About this task = Your output should be the entries below, from the first line up to and including the line with "staining of malignant", reproduced exactly and with no other lines.

Exercise inputs =
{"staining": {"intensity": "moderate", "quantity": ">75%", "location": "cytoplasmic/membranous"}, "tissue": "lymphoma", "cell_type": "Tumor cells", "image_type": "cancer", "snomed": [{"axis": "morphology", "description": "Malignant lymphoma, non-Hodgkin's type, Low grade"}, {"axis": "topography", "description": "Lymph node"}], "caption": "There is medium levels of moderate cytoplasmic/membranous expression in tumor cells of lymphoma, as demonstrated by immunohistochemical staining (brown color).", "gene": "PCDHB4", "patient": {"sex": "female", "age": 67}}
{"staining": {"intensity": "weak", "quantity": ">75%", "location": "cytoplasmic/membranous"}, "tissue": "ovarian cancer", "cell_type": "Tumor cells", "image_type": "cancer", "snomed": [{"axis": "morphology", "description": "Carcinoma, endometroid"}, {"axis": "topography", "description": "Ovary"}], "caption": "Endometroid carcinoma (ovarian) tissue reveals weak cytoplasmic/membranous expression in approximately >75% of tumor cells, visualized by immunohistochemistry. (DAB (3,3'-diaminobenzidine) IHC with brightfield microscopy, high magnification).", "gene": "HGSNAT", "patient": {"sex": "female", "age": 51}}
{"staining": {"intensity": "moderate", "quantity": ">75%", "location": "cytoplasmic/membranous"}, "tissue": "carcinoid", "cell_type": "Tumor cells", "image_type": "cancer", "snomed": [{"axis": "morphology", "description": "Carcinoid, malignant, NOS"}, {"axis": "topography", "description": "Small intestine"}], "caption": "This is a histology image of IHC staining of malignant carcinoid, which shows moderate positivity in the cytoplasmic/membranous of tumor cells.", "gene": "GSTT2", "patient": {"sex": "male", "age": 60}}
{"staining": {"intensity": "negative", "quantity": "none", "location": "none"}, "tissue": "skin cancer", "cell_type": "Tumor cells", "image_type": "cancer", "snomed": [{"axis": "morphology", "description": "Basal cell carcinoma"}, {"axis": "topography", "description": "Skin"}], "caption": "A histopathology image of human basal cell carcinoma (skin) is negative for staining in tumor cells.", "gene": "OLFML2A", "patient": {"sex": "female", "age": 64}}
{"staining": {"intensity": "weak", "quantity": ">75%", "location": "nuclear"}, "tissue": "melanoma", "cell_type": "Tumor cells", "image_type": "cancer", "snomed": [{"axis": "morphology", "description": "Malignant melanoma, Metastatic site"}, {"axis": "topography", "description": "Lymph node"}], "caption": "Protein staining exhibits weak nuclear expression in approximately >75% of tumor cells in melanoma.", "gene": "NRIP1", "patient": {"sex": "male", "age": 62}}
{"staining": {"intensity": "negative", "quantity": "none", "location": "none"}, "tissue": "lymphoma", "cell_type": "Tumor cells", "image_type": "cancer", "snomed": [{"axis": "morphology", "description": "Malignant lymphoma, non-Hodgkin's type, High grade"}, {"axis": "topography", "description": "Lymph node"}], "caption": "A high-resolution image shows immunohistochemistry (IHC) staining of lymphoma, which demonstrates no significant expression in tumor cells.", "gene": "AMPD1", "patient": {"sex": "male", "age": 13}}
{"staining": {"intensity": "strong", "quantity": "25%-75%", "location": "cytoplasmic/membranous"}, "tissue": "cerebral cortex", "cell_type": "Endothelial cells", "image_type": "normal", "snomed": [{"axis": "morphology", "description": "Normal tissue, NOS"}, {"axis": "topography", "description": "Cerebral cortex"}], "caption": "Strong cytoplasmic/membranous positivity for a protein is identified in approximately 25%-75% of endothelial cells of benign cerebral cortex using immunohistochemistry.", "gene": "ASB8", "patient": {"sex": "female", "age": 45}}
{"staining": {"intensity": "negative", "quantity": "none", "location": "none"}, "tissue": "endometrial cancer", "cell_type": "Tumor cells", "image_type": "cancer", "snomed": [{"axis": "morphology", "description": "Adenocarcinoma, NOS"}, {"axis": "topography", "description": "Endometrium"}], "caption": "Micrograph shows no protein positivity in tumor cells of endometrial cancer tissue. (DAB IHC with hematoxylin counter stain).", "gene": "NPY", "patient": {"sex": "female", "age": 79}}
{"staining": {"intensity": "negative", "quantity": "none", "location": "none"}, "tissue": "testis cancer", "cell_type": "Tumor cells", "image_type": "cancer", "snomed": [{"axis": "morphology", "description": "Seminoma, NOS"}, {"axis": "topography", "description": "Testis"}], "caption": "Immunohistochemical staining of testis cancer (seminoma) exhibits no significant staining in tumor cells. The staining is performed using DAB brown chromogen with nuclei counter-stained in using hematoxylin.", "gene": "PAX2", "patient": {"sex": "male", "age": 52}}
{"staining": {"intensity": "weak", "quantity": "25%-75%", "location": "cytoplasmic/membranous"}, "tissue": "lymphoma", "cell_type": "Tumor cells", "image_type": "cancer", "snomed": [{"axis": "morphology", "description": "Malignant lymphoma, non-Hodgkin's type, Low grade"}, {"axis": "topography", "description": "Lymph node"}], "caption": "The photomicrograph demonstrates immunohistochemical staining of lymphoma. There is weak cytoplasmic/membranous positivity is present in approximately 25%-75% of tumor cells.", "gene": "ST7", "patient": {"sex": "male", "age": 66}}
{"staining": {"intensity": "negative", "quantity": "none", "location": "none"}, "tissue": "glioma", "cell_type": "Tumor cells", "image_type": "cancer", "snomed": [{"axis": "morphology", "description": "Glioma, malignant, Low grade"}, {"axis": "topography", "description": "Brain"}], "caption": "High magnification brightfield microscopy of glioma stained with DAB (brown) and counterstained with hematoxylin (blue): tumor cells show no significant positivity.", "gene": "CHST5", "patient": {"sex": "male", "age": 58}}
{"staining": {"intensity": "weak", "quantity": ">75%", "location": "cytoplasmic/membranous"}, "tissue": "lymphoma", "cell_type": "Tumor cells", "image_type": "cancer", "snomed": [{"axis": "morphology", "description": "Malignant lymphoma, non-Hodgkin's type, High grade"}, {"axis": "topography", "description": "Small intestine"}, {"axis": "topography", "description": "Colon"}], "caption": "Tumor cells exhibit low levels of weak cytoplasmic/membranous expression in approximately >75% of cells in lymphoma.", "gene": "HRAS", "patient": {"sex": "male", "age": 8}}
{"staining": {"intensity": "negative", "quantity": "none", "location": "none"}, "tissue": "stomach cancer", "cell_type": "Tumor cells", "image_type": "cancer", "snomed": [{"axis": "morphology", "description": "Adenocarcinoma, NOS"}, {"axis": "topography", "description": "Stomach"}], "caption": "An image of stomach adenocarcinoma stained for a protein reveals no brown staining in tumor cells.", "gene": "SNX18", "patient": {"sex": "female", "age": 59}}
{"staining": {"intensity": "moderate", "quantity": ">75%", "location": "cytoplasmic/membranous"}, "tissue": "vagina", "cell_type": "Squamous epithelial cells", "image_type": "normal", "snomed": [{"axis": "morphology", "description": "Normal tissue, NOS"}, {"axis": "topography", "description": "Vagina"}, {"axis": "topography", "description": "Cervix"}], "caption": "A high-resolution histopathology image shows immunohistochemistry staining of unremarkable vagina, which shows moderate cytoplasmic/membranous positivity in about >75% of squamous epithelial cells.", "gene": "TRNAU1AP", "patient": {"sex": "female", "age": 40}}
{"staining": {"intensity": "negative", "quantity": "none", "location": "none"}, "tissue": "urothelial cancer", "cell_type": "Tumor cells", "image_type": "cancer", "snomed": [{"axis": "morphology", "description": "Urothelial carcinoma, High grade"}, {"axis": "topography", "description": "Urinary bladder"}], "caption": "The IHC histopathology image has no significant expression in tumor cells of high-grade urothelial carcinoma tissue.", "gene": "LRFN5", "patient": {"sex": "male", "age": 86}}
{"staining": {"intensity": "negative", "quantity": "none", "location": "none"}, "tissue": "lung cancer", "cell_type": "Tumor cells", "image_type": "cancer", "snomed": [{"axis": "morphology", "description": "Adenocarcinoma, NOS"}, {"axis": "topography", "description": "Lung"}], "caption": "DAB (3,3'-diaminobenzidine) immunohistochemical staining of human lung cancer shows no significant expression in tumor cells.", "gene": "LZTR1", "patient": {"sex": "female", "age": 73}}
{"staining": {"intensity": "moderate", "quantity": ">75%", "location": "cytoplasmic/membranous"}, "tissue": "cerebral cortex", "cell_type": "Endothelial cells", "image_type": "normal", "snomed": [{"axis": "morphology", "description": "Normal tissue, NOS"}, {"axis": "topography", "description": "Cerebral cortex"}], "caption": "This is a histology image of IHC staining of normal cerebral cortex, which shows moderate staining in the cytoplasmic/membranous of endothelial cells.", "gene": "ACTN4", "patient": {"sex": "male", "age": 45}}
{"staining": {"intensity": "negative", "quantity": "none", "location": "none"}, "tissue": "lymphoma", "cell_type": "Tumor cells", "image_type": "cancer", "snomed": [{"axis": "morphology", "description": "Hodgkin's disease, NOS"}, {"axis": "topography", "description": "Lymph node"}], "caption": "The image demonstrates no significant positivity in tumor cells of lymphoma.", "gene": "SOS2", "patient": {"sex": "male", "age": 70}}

Task output =
{"staining": {"intensity": "moderate", "quantity": ">75%", "location": "cytoplasmic/membranous"}, "tissue": "lymphoma", "cell_type": "Tumor cells", "image_type": "cancer", "snomed": [{"axis": "morphology", "description": "Malignant lymphoma, non-Hodgkin's type, Low grade"}, {"axis": "topography", "description": "Lymph node"}], "caption": "There is medium levels of moderate cytoplasmic/membranous expression in tumor cells of lymphoma, as demonstrated by immunohistochemical staining (brown color).", "gene": "PCDHB4", "patient": {"sex": "female", "age": 67}}
{"staining": {"intensity": "weak", "quantity": ">75%", "location": "cytoplasmic/membranous"}, "tissue": "ovarian cancer", "cell_type": "Tumor cells", "image_type": "cancer", "snomed": [{"axis": "morphology", "description": "Carcinoma, endometroid"}, {"axis": "topography", "description": "Ovary"}], "caption": "Endometroid carcinoma (ovarian) tissue reveals weak cytoplasmic/membranous expression in approximately >75% of tumor cells, visualized by immunohistochemistry. (DAB (3,3'-diaminobenzidine) IHC with brightfield microscopy, high magnification).", "gene": "HGSNAT", "patient": {"sex": "female", "age": 51}}
{"staining": {"intensity": "moderate", "quantity": ">75%", "location": "cytoplasmic/membranous"}, "tissue": "carcinoid", "cell_type": "Tumor cells", "image_type": "cancer", "snomed": [{"axis": "morphology", "description": "Carcinoid, malignant, NOS"}, {"axis": "topography", "description": "Small intestine"}], "caption": "This is a histology image of IHC staining of malignant carcinoid, which shows moderate positivity in the cytoplasmic/membranous of tumor cells.", "gene": "GSTT2", "patient": {"sex": "male", "age": 60}}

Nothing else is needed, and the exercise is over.